------ Input data ------

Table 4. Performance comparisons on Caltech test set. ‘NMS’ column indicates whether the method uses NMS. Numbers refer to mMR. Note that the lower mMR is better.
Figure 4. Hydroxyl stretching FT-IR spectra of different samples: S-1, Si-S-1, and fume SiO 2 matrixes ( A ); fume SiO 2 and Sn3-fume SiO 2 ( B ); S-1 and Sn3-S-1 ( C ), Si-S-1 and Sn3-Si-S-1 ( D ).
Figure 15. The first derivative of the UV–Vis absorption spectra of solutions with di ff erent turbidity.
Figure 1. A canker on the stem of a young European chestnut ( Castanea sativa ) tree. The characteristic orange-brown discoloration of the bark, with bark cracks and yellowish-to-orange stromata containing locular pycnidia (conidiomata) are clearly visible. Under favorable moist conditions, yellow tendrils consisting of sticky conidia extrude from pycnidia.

------
------ Input data ------

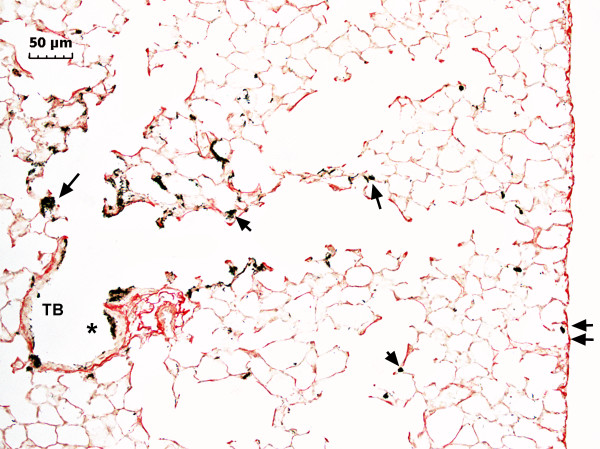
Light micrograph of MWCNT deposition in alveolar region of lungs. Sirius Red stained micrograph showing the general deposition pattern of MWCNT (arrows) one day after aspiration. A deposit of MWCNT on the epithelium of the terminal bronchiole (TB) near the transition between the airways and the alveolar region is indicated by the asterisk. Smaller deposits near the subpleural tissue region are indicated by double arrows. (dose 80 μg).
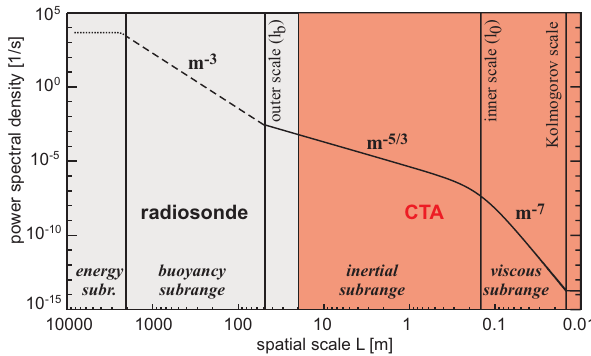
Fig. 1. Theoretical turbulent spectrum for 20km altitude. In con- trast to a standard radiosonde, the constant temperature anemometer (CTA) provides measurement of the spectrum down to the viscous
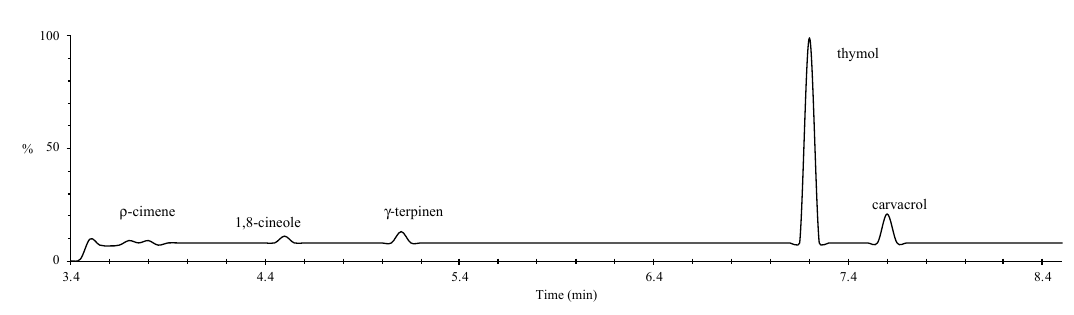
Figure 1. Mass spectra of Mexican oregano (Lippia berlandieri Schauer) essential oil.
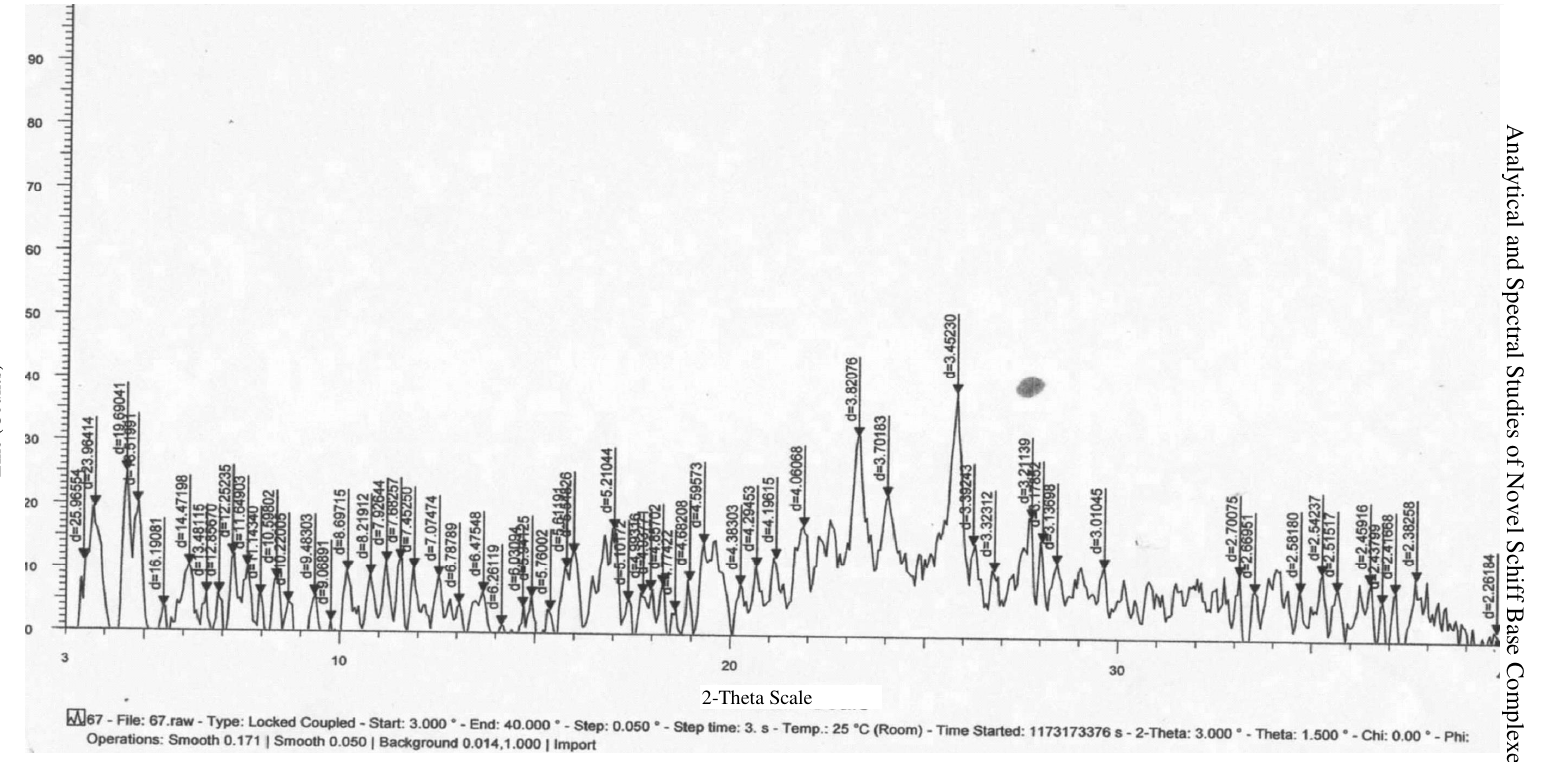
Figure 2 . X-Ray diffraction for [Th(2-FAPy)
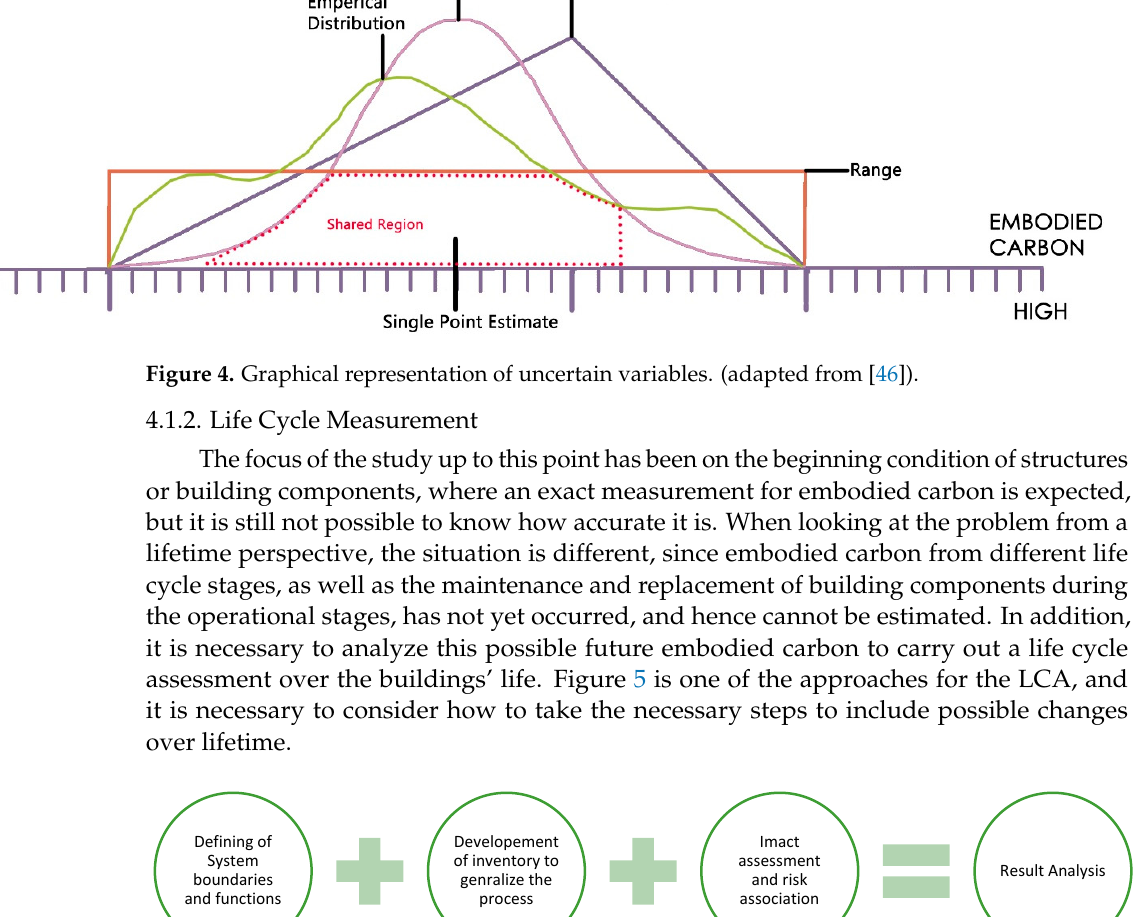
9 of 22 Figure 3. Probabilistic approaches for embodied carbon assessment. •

------

Task goal: Find where the line with "Figure 1. Mass" sits in the material above and where the line with "9 of 22 Figure" sits. Set down exactly the lines from the first to the second, both included and nothing else, without pictures.

Exercise answer:
Figure 1. Mass spectra of Mexican oregano (Lippia berlandieri Schauer) essential oil.
Figure 2 . X-Ray diffraction for [Th(2-FAPy)
9 of 22 Figure 3. Probabilistic approaches for embodied carbon assessment. •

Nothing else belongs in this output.